Dataset items
-*-

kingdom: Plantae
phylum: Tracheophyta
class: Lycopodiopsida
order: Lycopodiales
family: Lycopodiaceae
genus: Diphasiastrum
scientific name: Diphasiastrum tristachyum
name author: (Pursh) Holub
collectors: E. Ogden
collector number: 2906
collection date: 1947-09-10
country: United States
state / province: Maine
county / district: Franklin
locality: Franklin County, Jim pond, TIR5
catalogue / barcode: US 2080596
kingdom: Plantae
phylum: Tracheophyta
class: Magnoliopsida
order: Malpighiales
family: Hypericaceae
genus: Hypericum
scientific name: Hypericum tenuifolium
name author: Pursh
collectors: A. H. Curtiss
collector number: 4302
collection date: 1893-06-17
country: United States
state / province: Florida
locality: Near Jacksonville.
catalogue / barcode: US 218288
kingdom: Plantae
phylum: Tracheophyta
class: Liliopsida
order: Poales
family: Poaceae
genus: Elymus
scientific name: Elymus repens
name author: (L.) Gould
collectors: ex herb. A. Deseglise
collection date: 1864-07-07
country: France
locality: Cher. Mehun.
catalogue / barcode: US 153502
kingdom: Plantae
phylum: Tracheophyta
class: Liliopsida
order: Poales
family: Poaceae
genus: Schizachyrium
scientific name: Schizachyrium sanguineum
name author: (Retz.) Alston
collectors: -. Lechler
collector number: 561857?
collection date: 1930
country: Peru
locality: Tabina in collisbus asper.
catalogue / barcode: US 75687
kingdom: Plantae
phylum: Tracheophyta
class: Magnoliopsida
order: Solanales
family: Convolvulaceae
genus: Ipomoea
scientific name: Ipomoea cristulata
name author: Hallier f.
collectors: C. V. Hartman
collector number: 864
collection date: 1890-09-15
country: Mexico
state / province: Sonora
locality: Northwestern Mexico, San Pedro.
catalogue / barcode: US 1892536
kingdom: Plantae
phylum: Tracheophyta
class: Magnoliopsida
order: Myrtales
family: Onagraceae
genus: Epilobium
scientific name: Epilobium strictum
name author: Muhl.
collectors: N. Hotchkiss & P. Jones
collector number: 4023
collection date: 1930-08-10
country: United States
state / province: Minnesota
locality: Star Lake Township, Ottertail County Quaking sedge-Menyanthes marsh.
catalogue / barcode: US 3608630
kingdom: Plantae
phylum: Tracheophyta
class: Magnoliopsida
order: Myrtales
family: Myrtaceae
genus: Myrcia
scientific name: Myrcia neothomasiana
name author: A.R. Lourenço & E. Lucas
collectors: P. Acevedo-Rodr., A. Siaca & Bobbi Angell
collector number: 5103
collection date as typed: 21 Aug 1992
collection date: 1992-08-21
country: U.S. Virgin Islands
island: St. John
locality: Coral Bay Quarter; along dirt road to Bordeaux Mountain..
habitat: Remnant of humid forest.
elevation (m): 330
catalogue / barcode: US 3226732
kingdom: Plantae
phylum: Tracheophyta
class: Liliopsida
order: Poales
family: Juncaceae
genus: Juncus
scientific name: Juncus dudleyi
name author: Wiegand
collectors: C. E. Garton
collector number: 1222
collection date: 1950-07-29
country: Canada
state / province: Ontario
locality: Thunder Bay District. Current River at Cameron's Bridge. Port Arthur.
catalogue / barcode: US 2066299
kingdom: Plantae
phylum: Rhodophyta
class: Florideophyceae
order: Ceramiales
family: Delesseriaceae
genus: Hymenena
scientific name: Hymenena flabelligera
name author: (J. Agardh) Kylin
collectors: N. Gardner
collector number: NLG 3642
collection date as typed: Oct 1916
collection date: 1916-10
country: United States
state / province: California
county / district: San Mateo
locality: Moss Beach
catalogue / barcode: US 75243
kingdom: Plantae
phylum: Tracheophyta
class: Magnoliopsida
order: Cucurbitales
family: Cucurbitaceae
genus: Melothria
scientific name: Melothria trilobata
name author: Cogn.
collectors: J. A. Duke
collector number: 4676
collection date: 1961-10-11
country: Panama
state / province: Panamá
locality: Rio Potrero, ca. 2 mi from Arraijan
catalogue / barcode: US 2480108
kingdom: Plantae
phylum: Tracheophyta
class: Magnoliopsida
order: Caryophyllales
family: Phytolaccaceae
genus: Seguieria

-*-

◆ **Your goal**: Pull out every line in the rows above that contains the word "order", and copy each one in full.

◆ **Output of the task**:
order: Lycopodiales
order: Malpighiales
order: Poales
order: Poales
order: Solanales
order: Myrtales
order: Myrtales
order: Poales
order: Ceramiales
order: Cucurbitales
order: Caryophyllales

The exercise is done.